Trying to defend a system whose time has come, they say. Refusing to recognize that ordinary consumers no longer want or need “experts” to tell them about anything. And whenever I rise to my defense (and the defense of wine critics in general), I’m answered with something like this: “You’re just an industry gatekeeper, pushing back out of fear against the new world wherein every wine drinker is entitled to his own opinion.”

That’s how the well-known M.W., Tim Hanni, has been putting it, mostly lately in this article, in today’s online Guardian, out of England. Tim once again criticizes the “snobbery” and “prejudice” of those of us who dare to make wine suggestions and recommendations, a sin he believes “costs the wine industry billions of dollars a year” (for some undefined reason). Along the way, he also “debunks” one of wine’s most cherished assumptions: that certain wines and foods pair well together while others don’t. “’Matching’ wine and food is lazily unchallenged bunk,” the Guardian writer paraphrases Tim as saying. And, a little later: “For years, Hanni taught that wine had unassailable, objective absolutes; that certain foods are best eaten with certain wines – oysters with muscadet, say, or chablis.” There followed for Tim, in the mid-1990s, “an epiphany or a nervous breakdown” that made him reconsider “everything he had formerly believed.”

Well, I’m not big on epiphanies, although I’ve had my share of surprises that have made me reconsider lots of things. But I can’t imagine anything that would make Zinfandel taste good with oysters. Or a big, oaky Cabernet Sauvignon. Can you? Uggh.

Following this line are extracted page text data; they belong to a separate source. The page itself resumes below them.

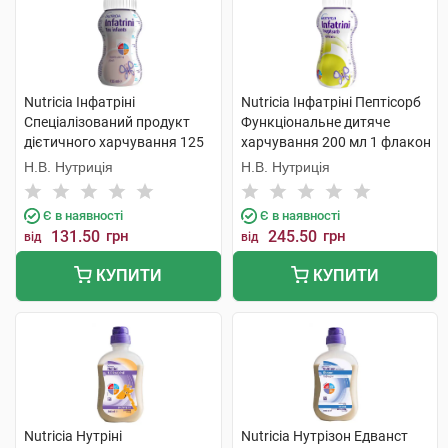
Nutricia Інфатріні
Nutricia Інфатріні Пептісорб
Спеціалізований продукт
Функціональне дитяче
дієтичного харчування 125
харчування 200 мл 1 флакон
мл 1 флакон
Н.В. Нутриція
Н.В. Нутриція
Є в наявності
Є в наявності
131.50
грн
245.50
грн
від
від
КУПИТИ
КУПИТИ
Nutricia Нутріні
Nutricia Нутрізон Едванст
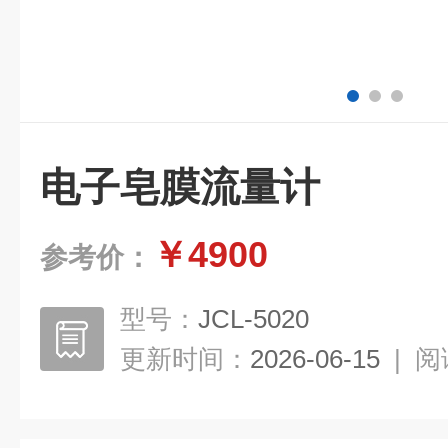
电子皂膜流量计
￥4900
参考价：
型号：
JCL-5020
更新时间：
2026-06-15
|
阅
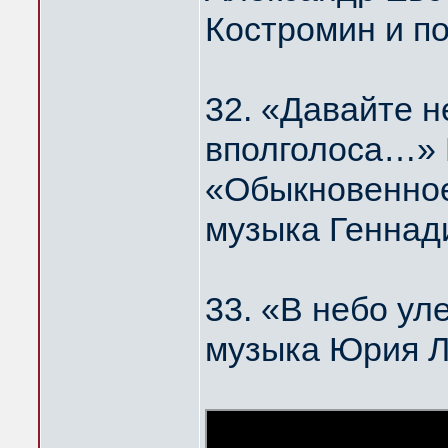
Костромин и п
32. «Давайте н
вполголоса…
«Обыкновенное
музыка Геннад
33. «В небо у
музыка Юрия 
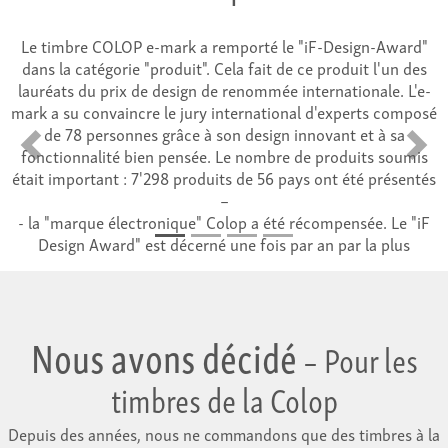
Impri
bre COLOP e-mark a remporté le "iF-Design-Award"
 catégorie "produit". Cela fait de ce produit l'un des
Le Colo
s du prix de design de renommée internationale. L'e-
timbr
u convaincre le jury international d'experts composé
78 personnes grâce à son design innovant et à sa
part
Retour
En av
onnalité bien pensée. Le nombre de produits soumis
d'adre
portant : 7'298 produits de 56 pays ont été présentés
–
est ég
arque électronique" Colop a été récompensée. Le "iF
un mot
gn Award" est décerné une fois par an par la plus
e institution indépendante de design au monde, l'"iF
Impr
nternational Forum Design GmbH" à Hanovre.
Nous avons décidé
– Pour les
timbres de la Colop
Depuis des années, nous ne commandons que des timbres à la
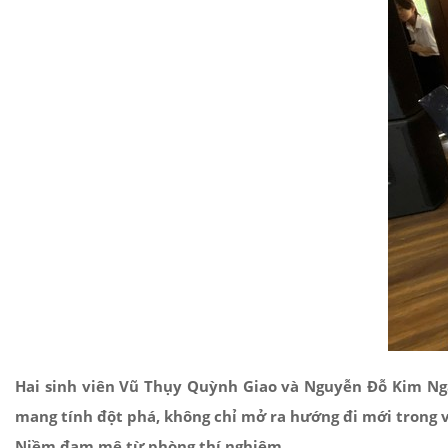
Hai sinh viên Vũ Thụy Quỳnh Giao và Nguyễn Đỗ Kim Ngân
mang tính đột phá, không chỉ mở ra hướng đi mới trong v
Niềm đam mê từ phòng thí nghiệm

Sure, it feels great to reassure people that they can drink anything they want with any food. People love reading that. It frees them from the very real tyranny that too often surrounds the wine-drinking experience. Tim argues that his mission in life is to liberate consumers from formulae, including pairings that are very old and well-understood. It’s what he calls “this profoundly modern, compellingly individualist approach,” which stands in utter contrast to tradition. And what better time to trash tradition than today, when everything we’ve known for so long seems to be coming undone?

I don’t agree with Tim’s premise, though. He can call me a dinosaur, an industry gatekeeper pushing back furiously against the onslaught of change. But none of that changes the truth. A winetaster can learn to understand and talk about wine. The longer you study it, the better you get. A wine critic who tastes his way through thousands of wines a year is in a better position to make judgments than the ordinary consumer. Food and wine pairings are not arbitrary.

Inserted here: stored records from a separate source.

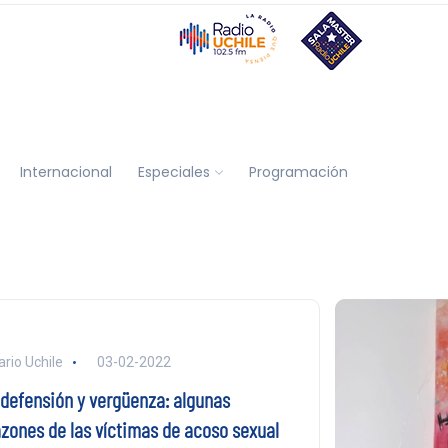
Internacional
Especiales
Programación
ario Uchile
03-02-2022
ndefensión y vergüenza: algunas
azones de las víctimas de acoso sexual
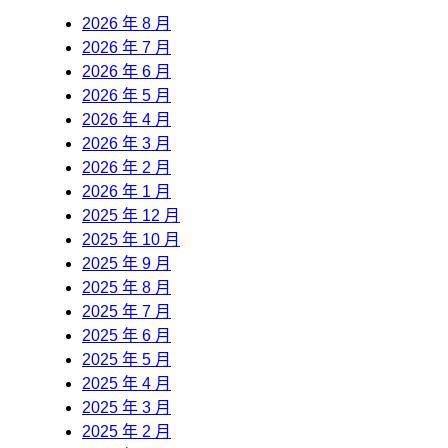
2026 年 8 月
2026 年 7 月
2026 年 6 月
2026 年 5 月
2026 年 4 月
2026 年 3 月
2026 年 2 月
2026 年 1 月
2025 年 12 月
2025 年 10 月
2025 年 9 月
2025 年 8 月
2025 年 7 月
2025 年 6 月
2025 年 5 月
2025 年 4 月
2025 年 3 月
2025 年 2 月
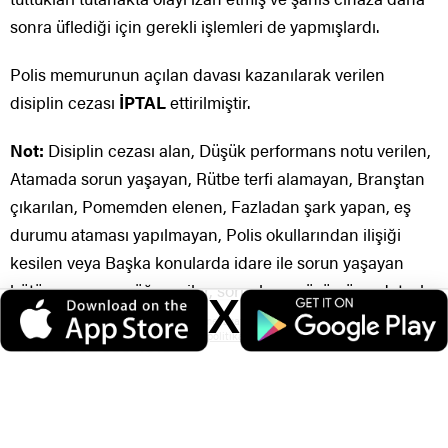
sonra üflediği için gerekli işlemleri de yapmışlardı.
Polis memurunun açılan davası kazanılarak verilen
disiplin cezası
İPTAL
ettirilmiştir.
Not:
Disiplin cezası alan, Düşük performans notu verilen,
Atamada sorun yaşayan, Rütbe terfi alamayan, Branştan
çıkarılan, Pomemden elenen, Fazladan şark yapan, eş
durumu ataması yapılmayan, Polis okullarından ilişiği
kesilen veya Başka konularda idare ile sorun yaşayan
bütün memur ve öğrenciler, sorunların çözümü ve detaylı
X
bilgi için iletişime geçebilirsiniz.
Veri politikasındaki amaçlarla sınırlı ve mevzuata uygun şekilde çerez
konumlandırmaktayız. Detaylar için
veri politikamızı
inceleyebilirsiniz.
GSM: 0552 559 4913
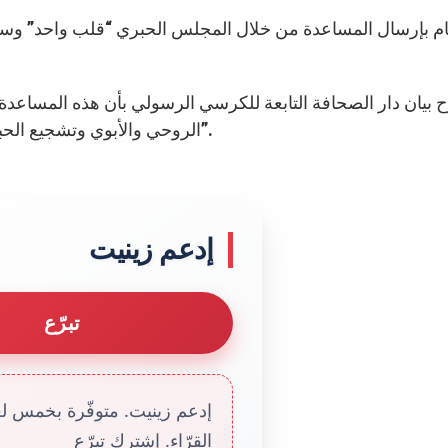
م بإرسال المساعدة من خلال المجلس الحبري “قلب واحد” وسيتم 
بيان دار الصحافة التابعة للكرسي الرسولي بأن هذه المساعد
الروحي والأبوي وتشجيع الحبر الأعظم لسكان المناطق المنكوبة بسبب الفياضانات”.
إدعم زينيت
تبرّع
إدعم زينيت. متوفّرة بخمس لغا
القرّاء. إشترك تبرّع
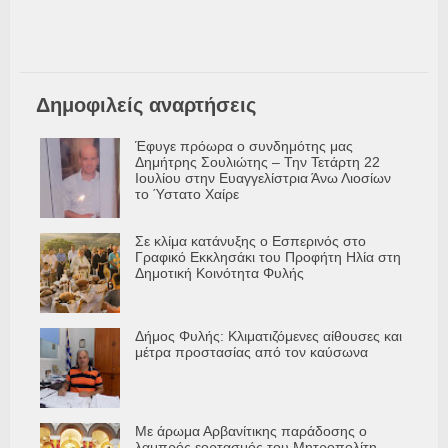
Δημοφιλείς αναρτήσεις
Έφυγε πρόωρα ο συνδημότης μας
Δημήτρης Σουλιώτης – Την Τετάρτη 22
Ιουλίου στην Ευαγγελίστρια Άνω Λιοσίων
το Ύστατο Χαίρε
Σε κλίμα κατάνυξης ο Εσπερινός στο
Γραφικό Εκκλησάκι του Προφήτη Ηλία στη
Δημοτική Κοινότητα Φυλής
Δήμος Φυλής: Κλιματιζόμενες αίθουσες και
μέτρα προστασίας από τον καύσωνα
Με άρωμα Αρβανίτικης παράδοσης ο
λαμπρός εορτασμός του Μητροπολίτη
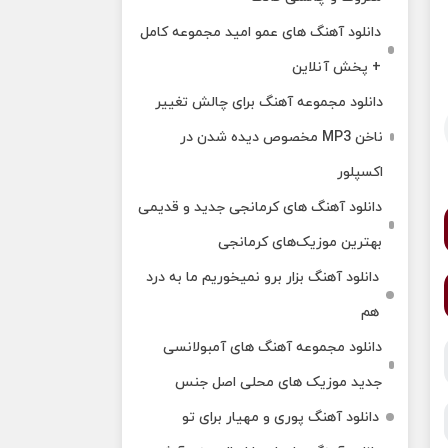
دانلود آهنگ های عمو امید مجموعه کامل
+ پخش آنلاین
دانلود مجموعه آهنگ برای چالش تغییر
ناخن MP3 مخصوص دیده شدن در
اکسپلور
دانلود آهنگ‌ های کرمانجی جدید و قدیمی
بهترین موزیک‌های کرمانجی
دانلود آهنگ بزار برو نمیخوریم ما به درد
هم
دانلود مجموعه آهنگ های آمبولانسی
جدید موزیک های محلی اصل جنس
دانلود آهنگ پوری و مهیار برای تو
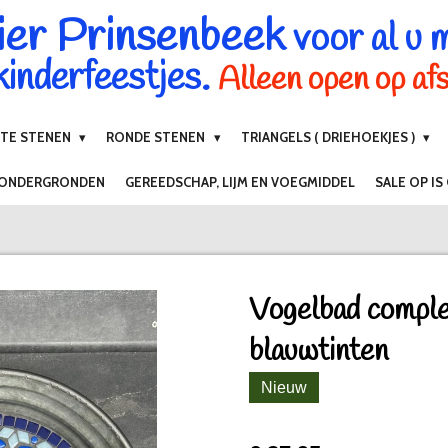
ier Prinsenbeek
voor al u 
inderfeestjes.
Alleen open op af
NTE STENEN
RONDE STENEN
TRIANGELS ( DRIEHOEKJES )
 ONDERGRONDEN
GEREEDSCHAP, LIJM EN VOEGMIDDEL
SALE OP IS
Vogelbad comple
blauwtinten
Nieuw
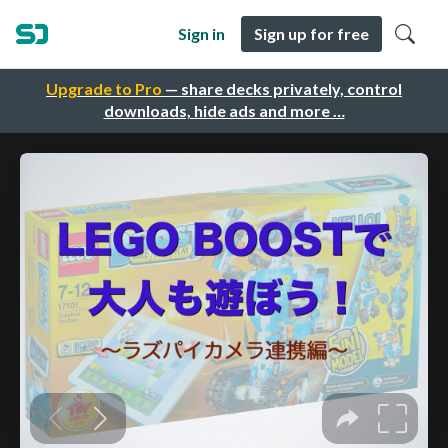
Sign in
Sign up for free
Upgrade to Pro
— share decks privately, control
downloads, hide ads and more …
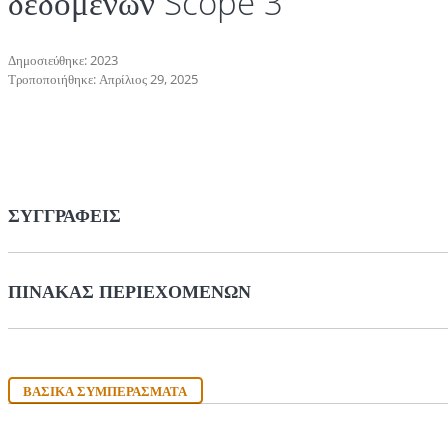
δεδομένων Scope 3
Δημοσιεύθηκε: 2023
Τροποποιήθηκε: Απρίλιος 29, 2025
ΣΥΓΓΡΑΦΕΊΣ
ΠΊΝΑΚΑΣ ΠΕΡΙΕΧΟΜΈΝΩΝ
ΒΑΣΙΚΆ ΣΥΜΠΕΡΆΣΜΑΤΑ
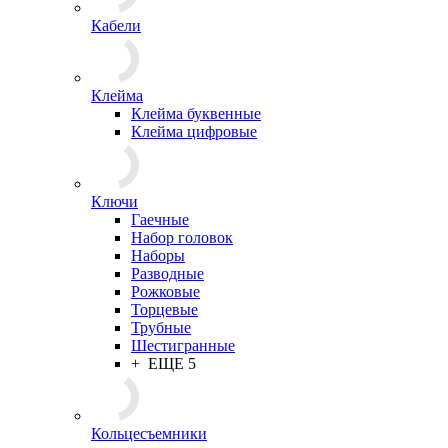
Кабели
Клейма
Клейма буквенные
Клейма цифровые
Ключи
Гаечные
Набор головок
Наборы
Разводные
Рожковые
Торцевые
Трубные
Шестигранные
+ ЕЩЕ 5
Кольцесъемники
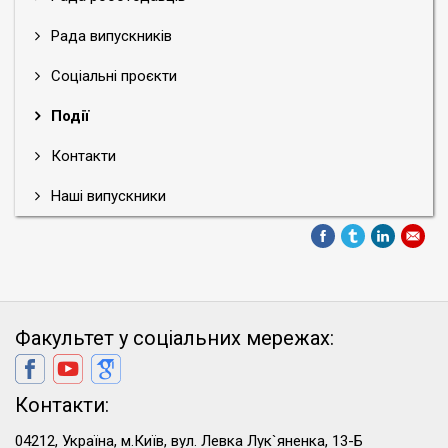
Рада випускників
Соціальні проєкти
Події
Контакти
Наші випускники
Факультет у соціальних мережах:
Контакти:
04212, Україна, м.Київ, вул. Левка Лук`яненка, 13-Б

Look, if you want to drink Harlan Estate with your oysters, be my guest. Not gonna lose any sleep over that one! If you want to say that all wine critics are full of it, go right ahead! Sticks and stones and all that. If you want to take the view that everybody’s palate is equal, feel free. I’m not gonna argue with you. If you tell people not to worry so much about wine, I’ll be right there beside you. In fact, I’ll say it now: People! Don’t worry so much about wine!

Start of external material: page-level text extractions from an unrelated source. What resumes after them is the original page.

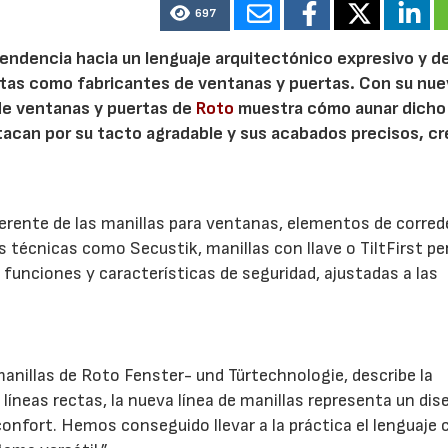
697
 tendencia hacia un lenguaje arquitectónico expresivo y d
21/07/2026
28/07/202
ristas como fabricantes de ventanas y puertas. Con su nu
 de ventanas y puertas de
Roto
muestra cómo aunar dicho
stacan por su tacto agradable y sus acabados precisos, c
.
herente de las manillas para ventanas, elementos de corred
es técnicas como Secustik, manillas con llave o TiltFirst p
funciones y características de seguridad, ajustadas a las
anillas de Roto Fenster- und Türtechnologie, describe la
líneas rectas, la nueva línea de manillas representa un dis
confort. Hemos conseguido llevar a la práctica el lenguaje 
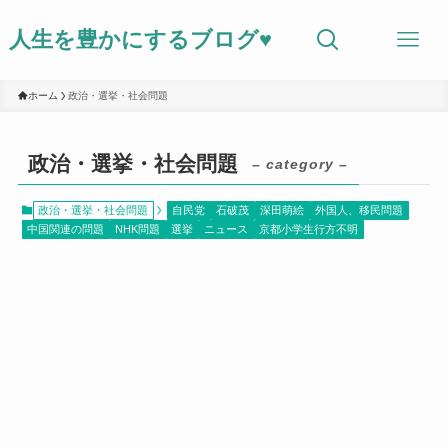
人生を豊かにするブログ♥
ホーム
政治・選挙・社会問題
政治・選挙・社会問題
– category –
政治・選挙・社会問題
自民党
石破茂
深田萌絵
外国人、移民問題
中国関連の問題
NHK問題
選挙
ニュース
京都小学生行方不明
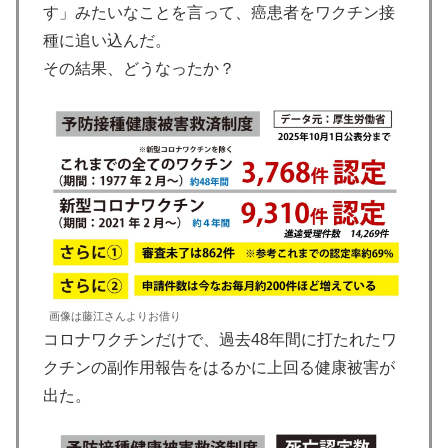
す」みたいなことを言って、癌患者をワクチン接
種に追い込んだ。
その結果、どうなったか？
画像は藤江さんよりお借り
コロナワクチンだけで、過去48年間に打たれたワ
クチンの副作用報告をはるかに上回る健康被害が
出た。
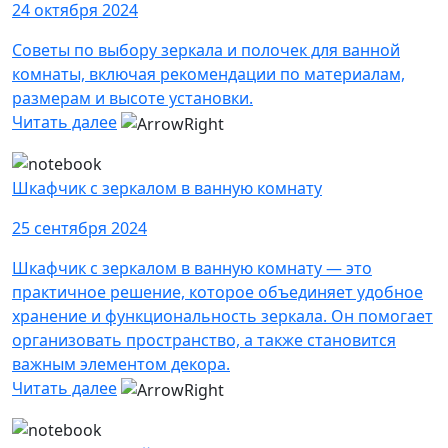
24 октября 2024
Советы по выбору зеркала и полочек для ванной
комнаты, включая рекомендации по материалам,
размерам и высоте установки.
Читать далее
Шкафчик с зеркалом в ванную комнату
25 сентября 2024
Шкафчик с зеркалом в ванную комнату — это
практичное решение, которое объединяет удобное
хранение и функциональность зеркала. Он помогает
организовать пространство, а также становится
важным элементом декора.
Читать далее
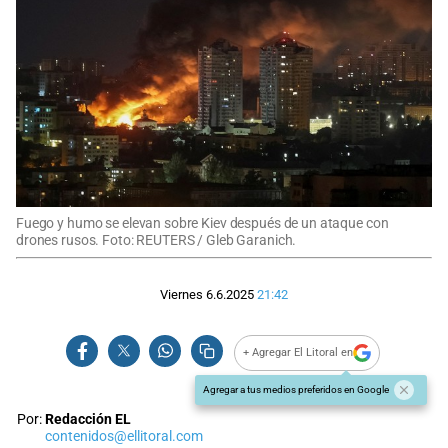
Fuego y humo se elevan sobre Kiev después de un ataque con
drones rusos. Foto: REUTERS / Gleb Garanich.
Viernes 6.6.2025
21:42
+ Agregar El Litoral en
Agregar a tus medios preferidos en Google
Por:
Redacción EL
contenidos@ellitoral.com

Still, having said that, I do think there’s a movement afoot in America driven by the “de-mystification” crowd who hope to make a living by doing that professional “de-mystifying” the public so deserves. Ironic that the people leading that movement are former critics and “snobs” themselves. Like Twelve-Steppers, they claim to have “seen the light” or “seen the error of their ways” (or, in Tim’ case, to have had “an epiphany”). But I’ll tell you the truth: Anybody who says their goal in life is to make simple what we wine critics over-analyze is giving you a simplistic explanation and one moreover you should take with a grain of salt. Beware the demystification industry. It’s not as pure and disinterested as you might think.